• Aim of the exercise:
Where in the listing does the word "linejoin" appear? Report each line that holds it.

------------------------------------------------------------

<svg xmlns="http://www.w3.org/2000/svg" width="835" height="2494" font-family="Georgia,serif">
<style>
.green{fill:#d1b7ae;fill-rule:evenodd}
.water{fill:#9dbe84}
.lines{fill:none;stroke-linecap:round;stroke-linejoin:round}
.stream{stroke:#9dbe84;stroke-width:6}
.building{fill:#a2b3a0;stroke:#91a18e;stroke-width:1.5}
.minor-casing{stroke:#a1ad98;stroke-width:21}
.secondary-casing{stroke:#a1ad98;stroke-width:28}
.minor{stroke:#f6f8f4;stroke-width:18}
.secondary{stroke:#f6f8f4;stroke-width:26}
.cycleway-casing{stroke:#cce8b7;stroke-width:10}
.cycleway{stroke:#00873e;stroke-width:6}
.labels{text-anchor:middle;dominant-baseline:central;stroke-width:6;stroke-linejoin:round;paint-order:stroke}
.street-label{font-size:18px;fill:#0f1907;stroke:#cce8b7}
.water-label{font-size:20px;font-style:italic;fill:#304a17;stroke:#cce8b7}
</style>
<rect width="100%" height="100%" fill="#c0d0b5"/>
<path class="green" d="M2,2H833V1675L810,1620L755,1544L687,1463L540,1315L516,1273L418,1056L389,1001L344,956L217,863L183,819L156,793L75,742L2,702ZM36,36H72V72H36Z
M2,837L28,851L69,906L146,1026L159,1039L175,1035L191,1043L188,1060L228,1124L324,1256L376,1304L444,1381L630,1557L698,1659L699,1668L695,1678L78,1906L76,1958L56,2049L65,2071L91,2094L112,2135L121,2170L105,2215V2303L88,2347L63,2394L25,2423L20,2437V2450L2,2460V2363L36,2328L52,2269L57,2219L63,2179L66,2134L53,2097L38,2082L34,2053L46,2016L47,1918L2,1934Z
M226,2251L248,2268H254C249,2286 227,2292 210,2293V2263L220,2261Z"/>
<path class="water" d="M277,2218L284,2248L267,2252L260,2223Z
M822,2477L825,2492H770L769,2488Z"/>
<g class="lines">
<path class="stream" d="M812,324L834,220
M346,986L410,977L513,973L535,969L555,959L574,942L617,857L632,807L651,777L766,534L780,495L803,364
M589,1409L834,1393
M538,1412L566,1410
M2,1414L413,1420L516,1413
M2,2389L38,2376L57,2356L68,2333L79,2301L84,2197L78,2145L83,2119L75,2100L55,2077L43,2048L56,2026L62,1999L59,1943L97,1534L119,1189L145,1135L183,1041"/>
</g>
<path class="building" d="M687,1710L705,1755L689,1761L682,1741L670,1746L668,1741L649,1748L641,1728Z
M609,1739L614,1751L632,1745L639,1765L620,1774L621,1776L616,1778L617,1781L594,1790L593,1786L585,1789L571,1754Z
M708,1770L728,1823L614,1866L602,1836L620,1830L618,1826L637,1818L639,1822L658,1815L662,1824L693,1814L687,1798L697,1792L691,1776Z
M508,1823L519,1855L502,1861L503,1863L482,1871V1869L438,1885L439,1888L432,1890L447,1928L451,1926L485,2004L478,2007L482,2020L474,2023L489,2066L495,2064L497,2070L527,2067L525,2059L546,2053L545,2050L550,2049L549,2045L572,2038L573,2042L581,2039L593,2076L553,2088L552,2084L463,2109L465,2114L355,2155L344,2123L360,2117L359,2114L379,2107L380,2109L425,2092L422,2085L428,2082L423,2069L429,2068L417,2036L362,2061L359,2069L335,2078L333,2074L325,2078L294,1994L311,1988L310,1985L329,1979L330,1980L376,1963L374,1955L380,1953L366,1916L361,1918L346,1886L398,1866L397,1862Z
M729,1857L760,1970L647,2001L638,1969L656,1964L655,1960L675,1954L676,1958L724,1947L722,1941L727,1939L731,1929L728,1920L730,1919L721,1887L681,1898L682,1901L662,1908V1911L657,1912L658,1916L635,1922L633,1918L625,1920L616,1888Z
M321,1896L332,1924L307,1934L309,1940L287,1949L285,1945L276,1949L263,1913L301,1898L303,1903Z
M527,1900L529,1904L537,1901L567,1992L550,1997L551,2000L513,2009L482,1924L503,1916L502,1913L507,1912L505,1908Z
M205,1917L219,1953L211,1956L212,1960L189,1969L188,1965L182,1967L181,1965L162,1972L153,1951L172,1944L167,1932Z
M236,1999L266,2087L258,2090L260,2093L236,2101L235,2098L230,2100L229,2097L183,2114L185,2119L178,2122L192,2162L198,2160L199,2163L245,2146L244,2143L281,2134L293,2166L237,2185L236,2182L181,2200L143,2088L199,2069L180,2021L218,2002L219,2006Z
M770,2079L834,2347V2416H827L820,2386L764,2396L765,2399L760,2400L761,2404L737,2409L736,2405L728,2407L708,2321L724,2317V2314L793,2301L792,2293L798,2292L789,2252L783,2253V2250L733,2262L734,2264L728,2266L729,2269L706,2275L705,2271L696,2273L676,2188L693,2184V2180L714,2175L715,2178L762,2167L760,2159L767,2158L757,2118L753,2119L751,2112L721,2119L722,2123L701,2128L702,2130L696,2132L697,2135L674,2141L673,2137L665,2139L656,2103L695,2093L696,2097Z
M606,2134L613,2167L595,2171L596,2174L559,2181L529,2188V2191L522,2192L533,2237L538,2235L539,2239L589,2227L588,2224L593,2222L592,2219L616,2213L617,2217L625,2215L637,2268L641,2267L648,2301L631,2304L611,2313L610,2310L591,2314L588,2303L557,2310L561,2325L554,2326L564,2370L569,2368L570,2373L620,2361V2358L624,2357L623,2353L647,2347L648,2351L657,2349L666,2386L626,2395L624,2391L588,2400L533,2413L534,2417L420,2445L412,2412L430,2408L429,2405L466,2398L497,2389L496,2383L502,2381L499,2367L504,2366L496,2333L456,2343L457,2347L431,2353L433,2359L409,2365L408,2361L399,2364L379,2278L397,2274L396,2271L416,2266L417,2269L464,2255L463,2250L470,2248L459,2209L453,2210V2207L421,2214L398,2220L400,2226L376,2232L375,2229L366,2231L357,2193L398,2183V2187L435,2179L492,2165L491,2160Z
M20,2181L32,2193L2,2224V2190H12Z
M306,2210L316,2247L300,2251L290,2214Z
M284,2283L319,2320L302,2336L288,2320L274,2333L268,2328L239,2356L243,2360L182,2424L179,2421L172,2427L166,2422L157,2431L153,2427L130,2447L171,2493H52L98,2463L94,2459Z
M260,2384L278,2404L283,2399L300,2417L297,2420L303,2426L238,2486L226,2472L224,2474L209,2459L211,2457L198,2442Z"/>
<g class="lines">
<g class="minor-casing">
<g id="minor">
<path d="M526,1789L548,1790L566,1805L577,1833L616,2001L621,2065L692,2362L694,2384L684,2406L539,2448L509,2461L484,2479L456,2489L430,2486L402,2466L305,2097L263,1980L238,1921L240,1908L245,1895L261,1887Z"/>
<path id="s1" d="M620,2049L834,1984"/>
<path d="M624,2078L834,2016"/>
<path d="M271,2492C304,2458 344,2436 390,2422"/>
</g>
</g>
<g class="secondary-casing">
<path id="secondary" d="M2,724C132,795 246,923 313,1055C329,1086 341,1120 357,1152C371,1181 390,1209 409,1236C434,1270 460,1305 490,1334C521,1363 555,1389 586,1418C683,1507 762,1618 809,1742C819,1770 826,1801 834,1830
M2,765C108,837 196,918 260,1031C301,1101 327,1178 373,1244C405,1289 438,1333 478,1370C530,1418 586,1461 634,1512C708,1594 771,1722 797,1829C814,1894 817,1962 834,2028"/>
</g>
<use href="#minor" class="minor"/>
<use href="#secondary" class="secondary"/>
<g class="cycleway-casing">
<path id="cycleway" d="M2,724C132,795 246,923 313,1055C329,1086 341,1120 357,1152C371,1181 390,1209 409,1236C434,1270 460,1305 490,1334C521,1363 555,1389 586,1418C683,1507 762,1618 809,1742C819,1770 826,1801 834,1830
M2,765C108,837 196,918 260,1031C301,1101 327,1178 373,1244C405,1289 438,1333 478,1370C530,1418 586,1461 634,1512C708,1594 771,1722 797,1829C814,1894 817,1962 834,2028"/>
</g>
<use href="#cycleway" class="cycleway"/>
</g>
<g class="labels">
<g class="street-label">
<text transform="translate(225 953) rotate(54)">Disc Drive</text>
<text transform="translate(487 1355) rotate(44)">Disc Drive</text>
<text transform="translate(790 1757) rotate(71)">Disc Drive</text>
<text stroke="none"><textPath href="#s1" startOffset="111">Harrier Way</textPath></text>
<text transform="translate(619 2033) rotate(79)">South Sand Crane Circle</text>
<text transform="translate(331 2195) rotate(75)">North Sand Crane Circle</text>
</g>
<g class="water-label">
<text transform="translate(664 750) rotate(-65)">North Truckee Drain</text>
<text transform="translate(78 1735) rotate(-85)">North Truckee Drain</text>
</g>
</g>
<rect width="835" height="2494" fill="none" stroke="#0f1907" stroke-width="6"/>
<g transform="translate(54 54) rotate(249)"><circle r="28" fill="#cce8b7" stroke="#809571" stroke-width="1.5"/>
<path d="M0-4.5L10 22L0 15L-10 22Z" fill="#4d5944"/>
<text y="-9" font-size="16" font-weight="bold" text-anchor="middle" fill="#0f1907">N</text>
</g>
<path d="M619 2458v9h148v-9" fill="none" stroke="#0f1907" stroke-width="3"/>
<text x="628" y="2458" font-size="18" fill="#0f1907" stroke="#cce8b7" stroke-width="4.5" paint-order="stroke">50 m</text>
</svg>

------------------------------------------------------------

• Reply to the task:
.lines{fill:none;stroke-linecap:round;stroke-linejoin:round}
.labels{text-anchor:middle;dominant-baseline:central;stroke-width:6;stroke-linejoin:round;paint-order:stroke}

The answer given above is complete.